Alibaba first filed this trademark suit against Alibabacoin Foundation and other defendants this April, alleging that the defendants published materials promoting their cryptocurrency product which impermissibly use Alibaba’s trademarks. Alibaba contended that such use was designed to connect AlibabaCoin with Alibaba in the mind of consumers.
Although the court initially entered a temporary restraining order barring the defendants’ use of the Alibaba marks, Judge Oetken entered an order denying Alibaba’s motion for a preliminary injunction on April 30th of this year because the court didn’t have personal jurisdiction over the defendants in the case. In arguing for the injunction, Alibaba contended that the Southern New York federal court had specific personal jurisdiction under N.Y. C.P.L.R. § 302(a)(1) because Alibabacoin both operated a highly interactive website accessible to New York residents and contracted with a New York City-based company to host a wallet website. Judge Oetken determined that those arguments failed because Alibaba didn’t establish a reasonable probability that the websites were actually used to effect transactions with New York customers nor did the company establish that Alibabacoin’s contract with the NYC-based third-party web-hosting company created an articulable nexus for a trademark infringement claim.
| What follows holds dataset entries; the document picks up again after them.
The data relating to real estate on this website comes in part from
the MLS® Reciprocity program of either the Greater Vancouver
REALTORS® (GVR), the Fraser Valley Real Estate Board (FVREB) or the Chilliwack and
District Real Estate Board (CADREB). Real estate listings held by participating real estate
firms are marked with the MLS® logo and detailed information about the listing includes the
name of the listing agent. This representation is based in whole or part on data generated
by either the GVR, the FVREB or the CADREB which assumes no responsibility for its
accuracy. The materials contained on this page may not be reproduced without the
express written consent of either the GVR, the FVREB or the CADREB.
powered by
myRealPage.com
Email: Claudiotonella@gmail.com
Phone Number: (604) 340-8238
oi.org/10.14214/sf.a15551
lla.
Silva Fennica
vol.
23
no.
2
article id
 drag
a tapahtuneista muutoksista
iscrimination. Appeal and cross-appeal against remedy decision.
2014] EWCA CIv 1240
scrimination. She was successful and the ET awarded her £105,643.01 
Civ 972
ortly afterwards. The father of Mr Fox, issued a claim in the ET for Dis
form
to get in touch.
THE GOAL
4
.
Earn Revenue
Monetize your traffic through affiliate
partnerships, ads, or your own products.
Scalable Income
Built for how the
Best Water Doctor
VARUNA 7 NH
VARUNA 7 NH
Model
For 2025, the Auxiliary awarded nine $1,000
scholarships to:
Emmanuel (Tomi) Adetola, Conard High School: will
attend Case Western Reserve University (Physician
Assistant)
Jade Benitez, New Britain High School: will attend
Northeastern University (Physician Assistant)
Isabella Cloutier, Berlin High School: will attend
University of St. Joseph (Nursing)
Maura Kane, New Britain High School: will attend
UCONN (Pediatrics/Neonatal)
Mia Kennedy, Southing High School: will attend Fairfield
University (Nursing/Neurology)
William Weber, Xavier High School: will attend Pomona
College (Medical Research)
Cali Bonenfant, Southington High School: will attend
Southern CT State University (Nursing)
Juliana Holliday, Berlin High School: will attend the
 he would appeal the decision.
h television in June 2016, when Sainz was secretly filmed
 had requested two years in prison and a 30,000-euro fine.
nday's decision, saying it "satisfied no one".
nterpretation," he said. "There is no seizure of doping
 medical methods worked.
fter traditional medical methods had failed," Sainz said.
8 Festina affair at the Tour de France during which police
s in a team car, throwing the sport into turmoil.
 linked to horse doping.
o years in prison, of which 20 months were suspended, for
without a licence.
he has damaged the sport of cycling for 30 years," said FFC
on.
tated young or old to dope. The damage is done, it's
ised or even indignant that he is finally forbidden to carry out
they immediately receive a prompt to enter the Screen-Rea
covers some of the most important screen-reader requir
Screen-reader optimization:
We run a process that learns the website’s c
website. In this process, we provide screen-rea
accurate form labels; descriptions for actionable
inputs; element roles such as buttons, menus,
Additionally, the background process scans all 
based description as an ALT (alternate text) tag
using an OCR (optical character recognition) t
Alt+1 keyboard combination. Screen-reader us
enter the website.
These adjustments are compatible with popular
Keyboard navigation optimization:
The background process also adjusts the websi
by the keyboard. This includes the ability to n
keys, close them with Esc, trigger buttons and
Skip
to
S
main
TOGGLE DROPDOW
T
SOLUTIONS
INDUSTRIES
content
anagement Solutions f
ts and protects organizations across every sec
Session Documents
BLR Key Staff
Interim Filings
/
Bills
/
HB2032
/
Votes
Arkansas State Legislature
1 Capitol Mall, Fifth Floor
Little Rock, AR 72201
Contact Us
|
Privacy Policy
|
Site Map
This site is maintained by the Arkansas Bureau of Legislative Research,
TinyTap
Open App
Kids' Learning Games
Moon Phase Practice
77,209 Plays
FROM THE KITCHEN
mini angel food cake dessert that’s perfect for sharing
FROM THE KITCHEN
During discovery in this case, Alibabacoin produced a list of email addresses associated with individuals who have invested in the company’s cryptocurrency. An investigation of these email addresses revealed that at least one email address belonged to “an individual who overwhelmingly appears to be a New York resident” connected to three Alibabacoin transactions. The court determined that this new evidence cured the defect in Alibaba’s specific personal jurisdiction argument.
In response, Alibabacoin argued that the transactions didn’t occur in the U.S. but rather consisted of changes in ledger entries made in Belarus’ capital city of Minsk. The court found this argument unpersuasive, providing an example of a user making an online purchase from an out-of-state vendor, holding that “it would strain common usage to say that the transaction occurs at the potentially remote location of the servers that process the buyer’s banking activities and not at the location where the buyer clicks the button that commits her to the terms of sale.” Alibabacoin next argued that its role in the New York-based transactions wasn’t purposeful, claiming that, as an out-of-state vendor, it didn’t act intentionally with respect to an in-state resident’s purchasing decision. Judge Oetken found this claim both questionable and contrary to precedent as set by a series of earlier Southern New York decisions. Finally, Alibabacoin argued that Alibaba’s trademark and false advertising claims lacked a substantial relationship with the transactions in question but the court found that this argument construed the nexus requirement too narrowly in light of the Second Circuit precedent set in 2010’s Chloé v. Queen Bee of Beverly Hills, LLC.
Ultimately, Alibaba’s evidence regarding a New York resident’s purchase of AlibabaCoin through a website operated by the defendants demonstrated a reasonable probability that defendants transacted business in New York within the meaning of the appropriate statute. Defendants argued that the exercise of personal jurisdiction over them in this case would run afoul of the reasonable requirement found in the U.S. Constitution’s Due Process Clause given that Alibaba is a Cayman Islands entity. The court rejected this argument, finding no evidence that New York litigation would create a great inconvenience for litigants with an obvious familiarity with Internet communication. Finally, leading to the grant of preliminary injunction, the court found that Alibaba proved a reasonable likelihood of success on the merits because it holds a registered trademark protecting exclusive use of the term “Alibaba” in connection with “computer software for use in exchanging information via global computer networks and online from a computer database and the internet” and the defendants have used that term in connection with their online commercial ventures in a way that is likely to cause confusion.